¿Qué productos son efectivos para eliminar los malos olores del refrigerador?
Los olores desagradables en los refrigeradores suelen ser el resultado de la descomposición bacteriana y fúngica de restos alimentarios, especialmente aquellos con alto contenido de proteínas o grasas
Los olores desagradables en los refrigeradores suelen ser el resultado de la descomposición bacteriana y fúngica de restos alimentarios, especialmente aquellos con alto contenido de proteínas o grasas, como carnes, pescados, lácteos y productos cárnicos procesados.

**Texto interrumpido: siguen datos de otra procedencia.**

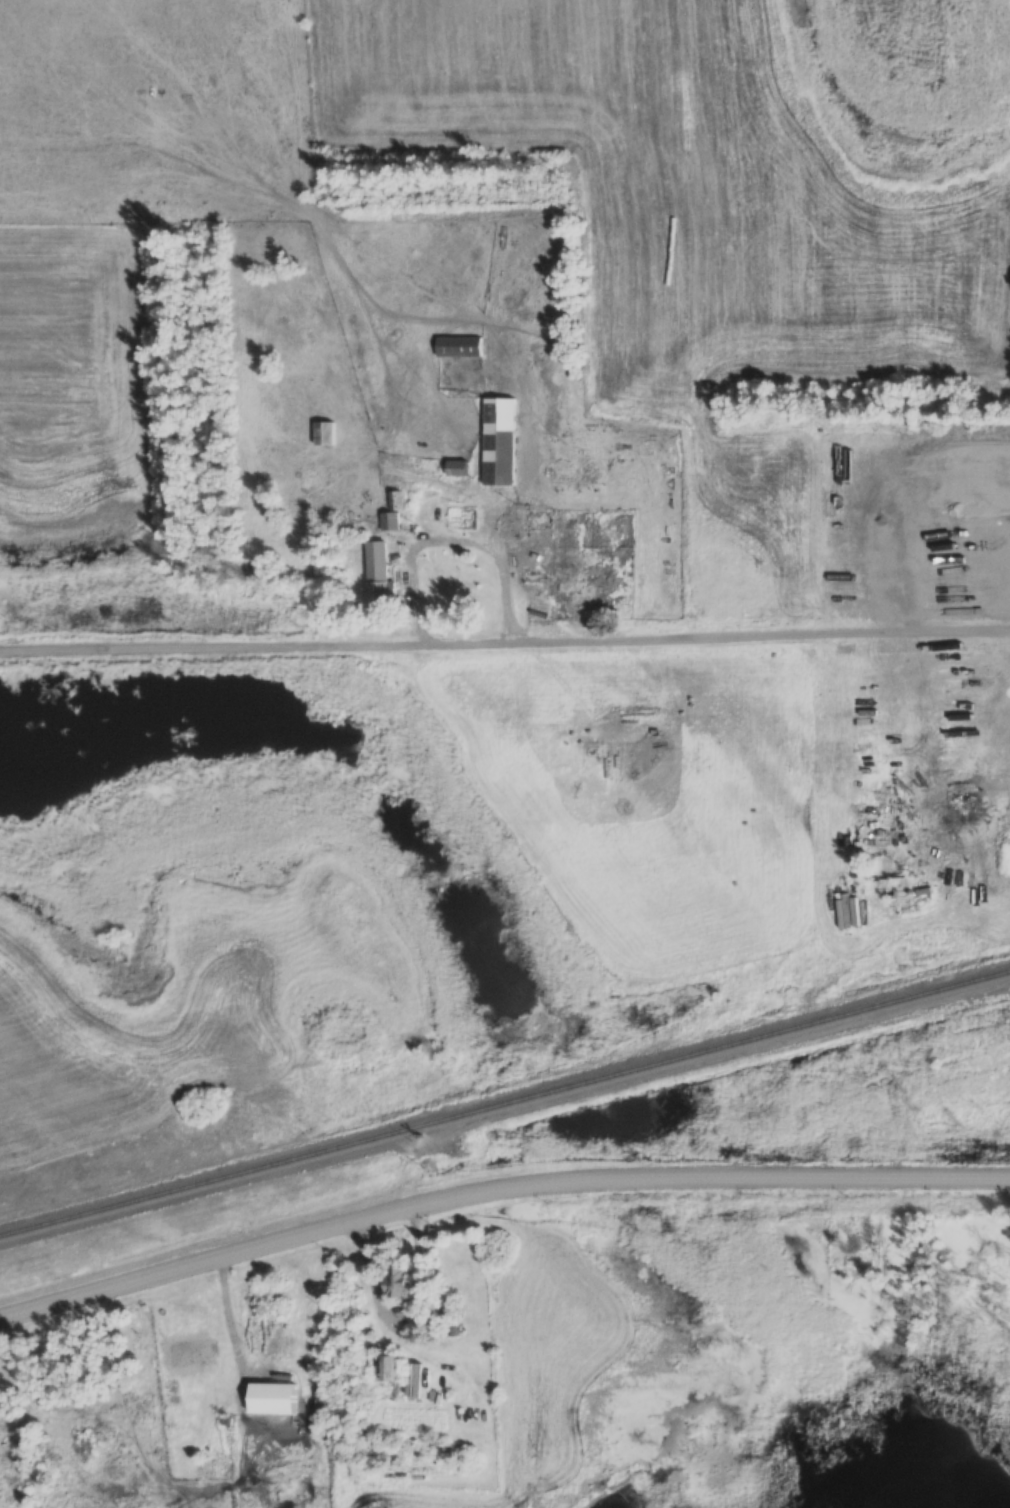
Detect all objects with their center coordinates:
building: (458, 346)
building: (325, 433)
building: (500, 441)
building: (456, 468)
building: (389, 521)
road: (458, 542)
building: (378, 572)
road: (680, 638)
road: (175, 646)
railway: (505, 1101)
road: (497, 1185)
building: (398, 1280)
road: (400, 1313)
road: (227, 1334)
building: (387, 1367)
building: (274, 1397)

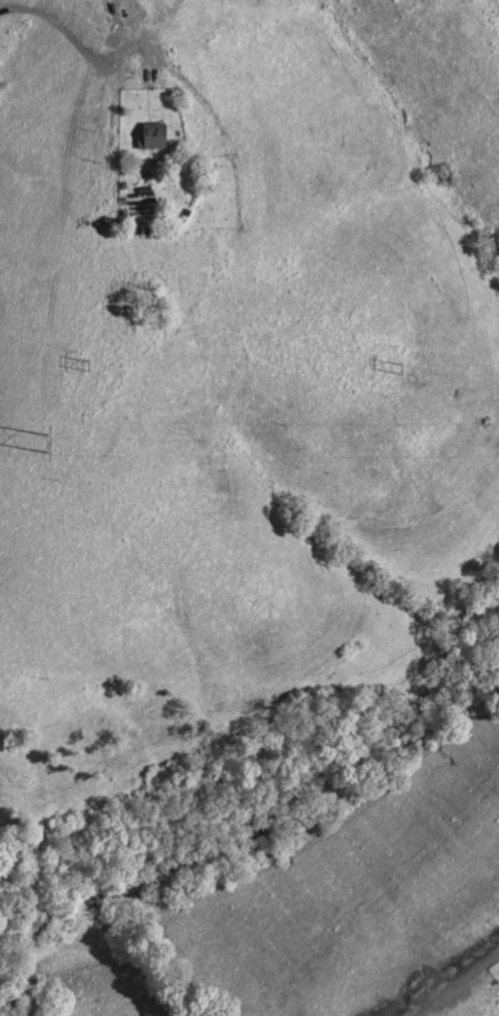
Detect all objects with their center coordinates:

Estos microorganismos liberan compuestos volátiles sulfurados, aminas y ácidos grasos de cadena corta, responsables de los olores rancios, amoniacales o podridos característicos.
La estrategia más efectiva no es enmascarar los olores, sino eliminar su causa raíz. Se recomienda comenzar con una limpieza profunda: desconectar el equipo, retirar todos los alimentos, desechar los vencidos o deteriorados, y limpiar interiormente con una solución de agua tibia y bicarbonato sódico (una cucharada por litro), que neutraliza ácidos y bases débiles y posee acción antimicrobiana leve. Las juntas de las puertas, los compartimentos de verduras y los drenajes deben inspeccionarse cuidadosamente, ya que acumulan humedad y residuos orgánicos.
Para prevenir la reaparición, se aconseja almacenar los alimentos en recipientes herméticos de vidrio o plástico apto para refrigeración, evitar dejar envases abiertos —sobre todo de quesos fuertes, pescado o salsas— y revisar semanalmente la fecha de caducidad. El carbón activado, colocado en un recipiente abierto en el interior del frigorífico, actúa como adsorbente físico de moléculas odoríferas sin liberar sustancias químicas; su eficacia depende de la superficie específica y debe renovarse cada 4–6 semanas. Alternativas validadas incluyen filtros de carbón integrados en algunos modelos modernos y sistemas de ionización de aire con certificación médica para uso doméstico.
No se recomiendan soluciones caseras como café molido, cáscaras de cítricos o vinagre expuesto al aire, pues carecen de evidencia científica sólida y pueden introducir humedad adicional o favorecer el crecimiento microbiano secundario. En caso de olores persistentes tras la limpieza adecuada, debe descartarse una fuga de refrigerante o un fallo en el sistema de drenaje, lo cual requiere evaluación técnica especializada.